And It All Started with Deregulation
There was a time, not too long ago, when Washington did regulate banks. The Depression triggered the creation of government bank regulations and agencies, such as the Federal Deposit Insurance Corporation, the Federal Home Loan Bank System, Homeowners Loan Corporation, Fannie Mae, and the Federal Housing Administration, to protect consumers and expand homeownership. After World War II, until the late 1970s, the system work. The savings-and-loan industry was highly regulated by the federal government, with a mission to take people's deposits and then provide loans for the sole purpose of helping people buy homes to live in. Washington insured those loans through the FDIC, provided mortgage discounts through FHA and the Veterans Administration, created a secondary mortgage market to guarantee a steady flow of capital, and required S&Ls to make predictable 30-year fixed loans. The result was a steady increase in homeownership and few foreclosures.
In the 1970s, when community groups discovered that lenders and the FHA were engaged in systematic racial discrimination against minority consumers and neighborhoods -- a practice called "redlining" -- they mobilized and got Congress, led by Wisconsin Senator William Proxmire, to adopt the Community Reinvestment Act and the Home Mortgage Disclosure Act, which together have significantly reduced racial disparities in lending.
But by the early 1980s, the lending industry used its political clout to push back against government regulation. In 1980, Congress adopted the Depository Institutions Deregulatory and Monetary Control Act, which eliminated interest-rate caps and made sub-prime lending more feasible for lenders. The S&Ls balked at constraints on their ability to compete with conventional banks engaged in commercial lending. They got Congress -- Democrats and Republicans alike -- to change the rules, allowing S&Ls to begin a decade-long orgy of real estate speculation, mismanagement, and fraud. The poster child for this era was Charles Keating, who used his political connections and donations to turn a small Arizona S&L into a major real estate speculator, snaring five Senators (the so-called "Keating Five," including John McCain) into his web of corruption.
The deregulation of banking led to merger mania, with banks and S&Ls gobbling each other up and making loans to finance shopping malls, golf courses, office buildings, and condo projects that had no financial logic other than a quick-buck profit.
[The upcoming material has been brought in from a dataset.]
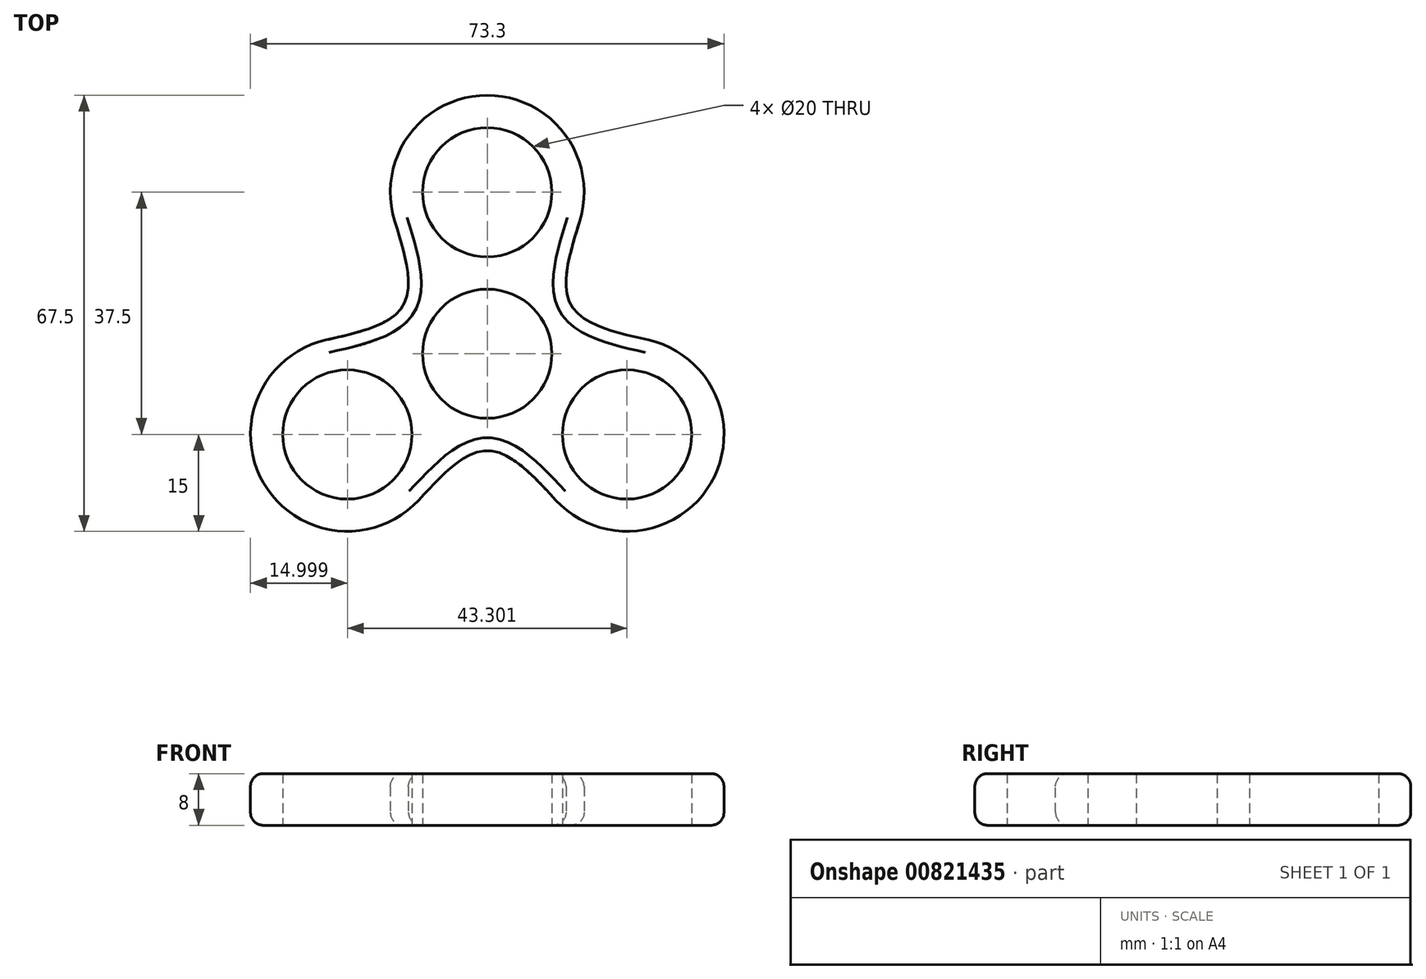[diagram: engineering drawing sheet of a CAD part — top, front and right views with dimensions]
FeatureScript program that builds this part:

When the dust settled in the late 1980s, hundreds of S&Ls and banks had gone under, billions of dollars of commercial loans were useless, and the federal government was left to bail out the depositors whose money the speculators had put at risk.
The stable neighborhood S&L soon became a thing of the past. Banks, insurance companies, credit card firms and other money-lenders were now part of a giant "financial services" industry, while Washington walked away from its responsibility to protect consumers with rules, regulations, and enforcement. Meanwhile, starting with Reagan, the federal government slashed funding for low-income housing, and allowed the FHA, once a key player helping working-class families purchase a home, to drift into irrelevancy.
Into this vacuum stepped banks, mortgage lenders, and scam artists, looking for ways to make big profits from consumers desperate for the American Dream of homeownership. They invented new "loan products" that put borrowers at risk. Thus was born the sub-prime market.
At the heart of the crisis are the conservative free market ideologists whose views increasingly influenced American politics since the 1980s, and who still dominate the Bush administration. They believe that government is always the problem, never the solution, and that regulation of private business is always bad. Lenders and brokers who fell outside of federal regulations made most of the sub-prime and predatory loans.
In 2000, Edward M. Gramlich, a Federal Reserve Board member, repeatedly warned about sub-prime mortgages and predatory lending, which he said "jeopardize the twin American dreams of owning a home and building wealth." He tried to get chairman Alan Greenspan to crack down on irrational sub-prime lending by increasing oversight, but his warnings fell on deaf ears, including those in Congress.
As Rep. Barney Frank wrote recently in The Boston Globe, the surge of sub-prime lending was a sort of "natural experiment" testing the theories of those who favor radical deregulation of financial markets. And the lessons, Frank said, are clear: "To the extent that the system did work, it is because of prudential regulation and oversight. Where it was absent, the result was tragedy."